Marlene is a perfect example of a person who thought she had an anxious personality. She understood why she had it, but that didn’t change anything. (It usually doesn’t.) Her father abandoned the family when she was young and then her mother had to work, leaving her in charge of younger siblings. She was responsible, but that was an awfully heavy burden to place on a child. It was scary. Little kids do not have the emotional resources to tell themselves “This too shall pass” the way adults do when something bad happens for the first time in adulthood. Hers was a normal reaction to a bad situation given that she was only a child when all this started.

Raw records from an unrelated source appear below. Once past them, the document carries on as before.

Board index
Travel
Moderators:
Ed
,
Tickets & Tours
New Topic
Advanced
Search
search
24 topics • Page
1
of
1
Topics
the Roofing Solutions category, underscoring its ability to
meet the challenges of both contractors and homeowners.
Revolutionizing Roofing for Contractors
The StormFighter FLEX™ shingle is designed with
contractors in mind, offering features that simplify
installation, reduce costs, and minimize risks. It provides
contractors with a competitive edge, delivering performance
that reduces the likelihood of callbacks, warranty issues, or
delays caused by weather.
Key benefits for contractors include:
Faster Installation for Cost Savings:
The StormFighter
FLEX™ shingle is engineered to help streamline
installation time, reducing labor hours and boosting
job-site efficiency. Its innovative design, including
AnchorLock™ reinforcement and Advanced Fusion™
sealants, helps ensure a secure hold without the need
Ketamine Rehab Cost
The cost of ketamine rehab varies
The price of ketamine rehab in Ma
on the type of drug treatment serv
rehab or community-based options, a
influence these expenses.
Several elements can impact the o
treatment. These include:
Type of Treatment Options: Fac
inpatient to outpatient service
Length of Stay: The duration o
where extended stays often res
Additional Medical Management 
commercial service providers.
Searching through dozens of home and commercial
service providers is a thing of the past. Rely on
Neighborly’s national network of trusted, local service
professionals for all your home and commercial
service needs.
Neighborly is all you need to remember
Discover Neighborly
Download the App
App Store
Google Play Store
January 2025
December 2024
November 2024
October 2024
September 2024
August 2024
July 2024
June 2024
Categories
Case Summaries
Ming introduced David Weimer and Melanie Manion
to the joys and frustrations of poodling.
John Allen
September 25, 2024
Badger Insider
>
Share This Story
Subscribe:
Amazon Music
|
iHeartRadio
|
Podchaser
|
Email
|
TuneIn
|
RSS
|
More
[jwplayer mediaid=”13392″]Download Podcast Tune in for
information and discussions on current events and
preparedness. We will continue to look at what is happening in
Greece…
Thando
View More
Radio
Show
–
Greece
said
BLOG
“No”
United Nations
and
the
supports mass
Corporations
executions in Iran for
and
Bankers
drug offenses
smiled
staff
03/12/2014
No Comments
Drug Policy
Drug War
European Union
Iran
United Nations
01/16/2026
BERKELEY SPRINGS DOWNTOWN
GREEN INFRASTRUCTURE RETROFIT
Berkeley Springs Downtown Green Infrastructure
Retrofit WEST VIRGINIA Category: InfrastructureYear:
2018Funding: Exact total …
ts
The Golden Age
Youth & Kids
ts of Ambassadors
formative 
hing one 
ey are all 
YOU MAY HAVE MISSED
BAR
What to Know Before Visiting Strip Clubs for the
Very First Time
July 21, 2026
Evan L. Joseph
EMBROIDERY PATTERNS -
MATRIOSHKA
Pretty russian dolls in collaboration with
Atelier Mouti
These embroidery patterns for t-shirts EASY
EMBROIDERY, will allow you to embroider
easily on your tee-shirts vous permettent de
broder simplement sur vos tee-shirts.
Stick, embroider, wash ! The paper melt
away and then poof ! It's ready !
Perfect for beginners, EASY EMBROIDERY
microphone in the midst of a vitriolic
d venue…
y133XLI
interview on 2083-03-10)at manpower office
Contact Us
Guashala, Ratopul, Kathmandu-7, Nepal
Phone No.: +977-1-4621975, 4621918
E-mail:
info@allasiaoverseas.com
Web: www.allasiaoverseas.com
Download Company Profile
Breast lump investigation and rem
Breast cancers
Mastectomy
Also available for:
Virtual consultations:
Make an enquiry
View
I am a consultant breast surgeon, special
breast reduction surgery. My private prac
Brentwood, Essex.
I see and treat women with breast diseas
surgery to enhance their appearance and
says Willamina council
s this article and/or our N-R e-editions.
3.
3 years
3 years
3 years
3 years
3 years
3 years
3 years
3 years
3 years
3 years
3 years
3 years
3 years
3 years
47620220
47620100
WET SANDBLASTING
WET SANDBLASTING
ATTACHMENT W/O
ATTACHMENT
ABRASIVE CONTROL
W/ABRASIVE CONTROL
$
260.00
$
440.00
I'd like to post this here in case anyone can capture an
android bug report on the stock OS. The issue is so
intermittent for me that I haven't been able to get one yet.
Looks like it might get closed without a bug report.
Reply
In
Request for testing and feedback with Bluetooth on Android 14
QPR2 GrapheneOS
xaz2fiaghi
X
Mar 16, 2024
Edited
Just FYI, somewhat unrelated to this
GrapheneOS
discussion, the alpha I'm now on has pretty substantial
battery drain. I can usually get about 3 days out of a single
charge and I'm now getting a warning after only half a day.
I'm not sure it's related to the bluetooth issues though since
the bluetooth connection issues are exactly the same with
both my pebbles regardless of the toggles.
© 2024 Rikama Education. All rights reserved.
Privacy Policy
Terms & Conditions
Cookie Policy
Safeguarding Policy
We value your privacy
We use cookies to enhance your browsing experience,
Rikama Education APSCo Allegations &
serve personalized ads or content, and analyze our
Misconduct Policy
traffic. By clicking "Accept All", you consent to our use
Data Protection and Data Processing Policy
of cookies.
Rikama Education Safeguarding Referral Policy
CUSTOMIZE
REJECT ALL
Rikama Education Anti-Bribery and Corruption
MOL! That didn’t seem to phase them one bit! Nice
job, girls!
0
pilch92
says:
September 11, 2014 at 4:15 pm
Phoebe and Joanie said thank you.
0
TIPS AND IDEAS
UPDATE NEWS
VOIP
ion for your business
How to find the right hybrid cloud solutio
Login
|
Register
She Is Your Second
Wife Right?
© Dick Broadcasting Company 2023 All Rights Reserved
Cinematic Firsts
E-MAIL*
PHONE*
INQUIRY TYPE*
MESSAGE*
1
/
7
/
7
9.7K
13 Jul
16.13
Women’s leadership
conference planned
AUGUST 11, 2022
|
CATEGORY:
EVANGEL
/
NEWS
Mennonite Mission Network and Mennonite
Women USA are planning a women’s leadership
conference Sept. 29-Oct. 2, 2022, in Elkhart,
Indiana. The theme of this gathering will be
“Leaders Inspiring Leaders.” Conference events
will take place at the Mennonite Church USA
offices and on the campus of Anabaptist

So the world became a scary place and Marlene became anxious at many things. Any time the stability of her life was threatened, she would overeat; she would feel her blood pressure go up; she often got queasy or lightheaded. She frequently thought she was headed for a panic attack and had so many of them that she started to label herself as having a Panic Disorder. Along with this, she would think: “Oh, no, I see no end in sight,” or “I don’t have a clue how to get out of this!” or “Why did this have to happen to me?”

Marlene tried the approach described in last week’s post, with a great deal of irritation. That’s common. “Why,” she complained, “Do I have to be the one to work on myself when it was not my fault that I was treated badly and became an anxious person?” She came to realize that, just like the baby born blind, or the beaten and abused child, she is stuck with a problem and she now has two choices, either go on being miserable or fix it. She saw that people born into a problem can turn that lemon into lemonade. Helen Keller stands out as a fine example. Born deaf and blind to a family that was clueless in how to reach her, with the help of her teacher, Annie Sullivan, she not only overcame the obstacles—while still remaining impaired—but became a fabulous example of a winner, a standout human being.

Not only did Helen Keller overcome every obstacle to success in life to become a role model, but she did it with a great attitude. She didn’t grump over it; she turned it into lemonade by becoming the type of person who, in a calm way, radiating inner peace, became an inspiration to others. The person who goes further than merely overcoming one of these obstacles, but turns that problem to their advantage, has taken a leap into the spiritual domain. This is a part of the healing; it is giving meaning to the whole experience.

“Besides,” Marlene’s friend asked pragmatically, “doesn’t your husband, Mel, have a problem with your anxious behavior?” “Oh boy, does he,” said Marlene, biting her nail. “Every time I start to hyperventilate, it makes him nervous.”

Of course it does. The nature of anxious behavior is that it is not constant, and when you don’t know when the other shoe is going to drop, it creates a state that physiologists call hyperarousal. However, Mel, having not grown up in the unfortunate environment plaguing Marlene, had some self-protective instincts and told her in no uncertain terms that he can’t—and won’t—stand for this too much longer.

So Marlene had three good motivations to work on overcoming her anxiety: First, it would help her feel better emotionally and physically to be rid of this anxiety once and for all. Second, there might be a secondary benefit to going even further than only overcoming it, but in some way, turning her history and experience into an asset. And, of course, third, she would get to keep Mel, whom she loved.

Marlene started the steps outlined in the first post.